British businessman (1924–2019)

Alfred Radley (28 June 1924 – 14 February 2019) was a British clothing manufacturer best known for founding Radley Fashions and his association with the Quorum Boutique and fashion designer, Ossie Clark.

==Biography==
Alfred Radley was born in 1924 in the East End of London, the youngest of seven children. His father died when he was eighteen months old, and he was brought up partly at the Norwood orphanage.

During the Second World War he volunteered for the Navy and served in all theatres of war from the Atlantic Convoys to the Pacific. In June 1944, D day +1, he served on a ship landing troops on the beaches in Normandy and was on the first Allied ship to dock in France (Cherbourg). Towards the end of the war, he served on taking returning Russian prisoners to Odessa and bringing back Jewish survivors (among them Otto Frank, the father of Anne Frank) from the death camps to Marseille. He also was on one to the first ships to enter Japan following the dropping of the atom bombs when he visited Hiroshima.

After the war, he started his own company selling dresses and by the early 1960s was part of the Swinging London movement, specialising in party dresses. By 1965 Radley was one of the most important fashion houses in London, with its own fabric mills as well as factories producing gloves and handbags for many high street stores including Marks & Spencer.

In 1968 Radley acquired Quorum with its famous designers Ossie Clark, Alice Pollock and Celia Birtwell. While Ossie Clark flourished under the Quorum label, Radley promoted the careers of many designers including: Betty Jackson, Sheilagh Brown, Sheridan Barnett, Wendy Dagworthy, Rosemary Bradford and Terence Nolder (who in 1980 won the British Eveningwear Designer Award and The British Designer of the Year Award in 1981)

For this, he has been given the epithet "the patron saint of British Fashion" Sir Philip Green.

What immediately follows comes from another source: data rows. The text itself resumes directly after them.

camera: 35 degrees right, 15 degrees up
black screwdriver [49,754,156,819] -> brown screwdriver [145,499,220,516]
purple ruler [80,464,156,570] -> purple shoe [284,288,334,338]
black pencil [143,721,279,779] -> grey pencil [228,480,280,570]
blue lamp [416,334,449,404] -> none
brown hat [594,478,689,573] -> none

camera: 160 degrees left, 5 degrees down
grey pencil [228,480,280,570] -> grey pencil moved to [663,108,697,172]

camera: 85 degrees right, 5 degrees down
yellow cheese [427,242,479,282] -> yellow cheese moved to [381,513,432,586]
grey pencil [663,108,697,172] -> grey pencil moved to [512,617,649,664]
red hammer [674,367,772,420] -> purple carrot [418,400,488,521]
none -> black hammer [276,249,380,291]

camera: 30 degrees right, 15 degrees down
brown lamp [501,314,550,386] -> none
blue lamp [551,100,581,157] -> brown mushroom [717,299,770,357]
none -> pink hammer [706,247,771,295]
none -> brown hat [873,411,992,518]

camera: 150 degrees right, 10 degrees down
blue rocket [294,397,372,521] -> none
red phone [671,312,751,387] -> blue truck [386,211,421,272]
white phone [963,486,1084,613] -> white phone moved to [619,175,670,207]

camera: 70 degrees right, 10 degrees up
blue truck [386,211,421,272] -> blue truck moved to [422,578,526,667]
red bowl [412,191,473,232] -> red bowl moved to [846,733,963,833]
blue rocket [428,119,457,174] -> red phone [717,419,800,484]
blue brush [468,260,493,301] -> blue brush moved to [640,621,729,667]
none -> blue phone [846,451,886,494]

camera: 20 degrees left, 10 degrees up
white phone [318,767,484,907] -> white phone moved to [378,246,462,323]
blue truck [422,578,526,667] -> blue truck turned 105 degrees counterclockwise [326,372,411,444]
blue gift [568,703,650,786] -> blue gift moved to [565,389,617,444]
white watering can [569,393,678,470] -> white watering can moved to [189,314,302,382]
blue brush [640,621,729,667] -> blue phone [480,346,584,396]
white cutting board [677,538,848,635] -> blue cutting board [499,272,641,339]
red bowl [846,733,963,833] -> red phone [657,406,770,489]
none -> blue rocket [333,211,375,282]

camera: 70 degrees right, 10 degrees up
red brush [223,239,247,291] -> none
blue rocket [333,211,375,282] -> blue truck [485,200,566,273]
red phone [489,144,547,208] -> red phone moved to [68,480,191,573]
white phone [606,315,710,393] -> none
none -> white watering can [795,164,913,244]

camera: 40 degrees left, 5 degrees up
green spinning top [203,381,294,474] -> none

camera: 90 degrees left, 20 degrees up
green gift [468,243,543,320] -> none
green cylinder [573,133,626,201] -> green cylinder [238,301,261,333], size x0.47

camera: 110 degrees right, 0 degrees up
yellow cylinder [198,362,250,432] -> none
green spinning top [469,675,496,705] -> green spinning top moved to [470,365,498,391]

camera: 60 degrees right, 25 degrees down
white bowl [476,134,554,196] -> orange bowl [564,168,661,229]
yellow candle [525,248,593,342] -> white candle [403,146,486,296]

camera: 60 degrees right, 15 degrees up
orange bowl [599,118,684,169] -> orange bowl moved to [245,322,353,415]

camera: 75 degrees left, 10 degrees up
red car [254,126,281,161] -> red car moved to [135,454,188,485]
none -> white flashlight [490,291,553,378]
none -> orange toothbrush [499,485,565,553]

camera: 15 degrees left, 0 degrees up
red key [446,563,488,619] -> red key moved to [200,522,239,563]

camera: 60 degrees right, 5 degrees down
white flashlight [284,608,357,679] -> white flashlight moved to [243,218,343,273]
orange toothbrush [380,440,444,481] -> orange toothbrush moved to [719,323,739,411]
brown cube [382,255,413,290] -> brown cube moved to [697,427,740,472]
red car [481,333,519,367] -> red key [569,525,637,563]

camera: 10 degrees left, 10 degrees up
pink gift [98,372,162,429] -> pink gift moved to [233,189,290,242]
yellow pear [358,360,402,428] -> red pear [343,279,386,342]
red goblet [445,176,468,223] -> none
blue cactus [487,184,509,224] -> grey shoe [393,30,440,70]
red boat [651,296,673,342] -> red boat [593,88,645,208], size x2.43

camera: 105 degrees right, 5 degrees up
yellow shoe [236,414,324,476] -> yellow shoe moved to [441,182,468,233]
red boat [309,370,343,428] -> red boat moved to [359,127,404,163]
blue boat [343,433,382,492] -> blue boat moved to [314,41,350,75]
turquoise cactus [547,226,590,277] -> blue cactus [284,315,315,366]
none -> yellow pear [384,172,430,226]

Radley remained in contact with Ossie Clark throughout the rest of his life. Although Radley retired in the late 1980s, he has retained a passionate interest in fashion and in particular Ossie Clark and has worked tirelessly to keep his work and memory alive. In 2002, he convinced the Victoria & Albert Museum to stage a major exhibition in celebration of Ossie Clark's work which was mounted in July 2003 for ten months. Radley provided many of the garments that were on display from his personal collection and the centrepiece was his daughter Diane's wedding dress.

Radley died at the age of 94 on 14 February 2019.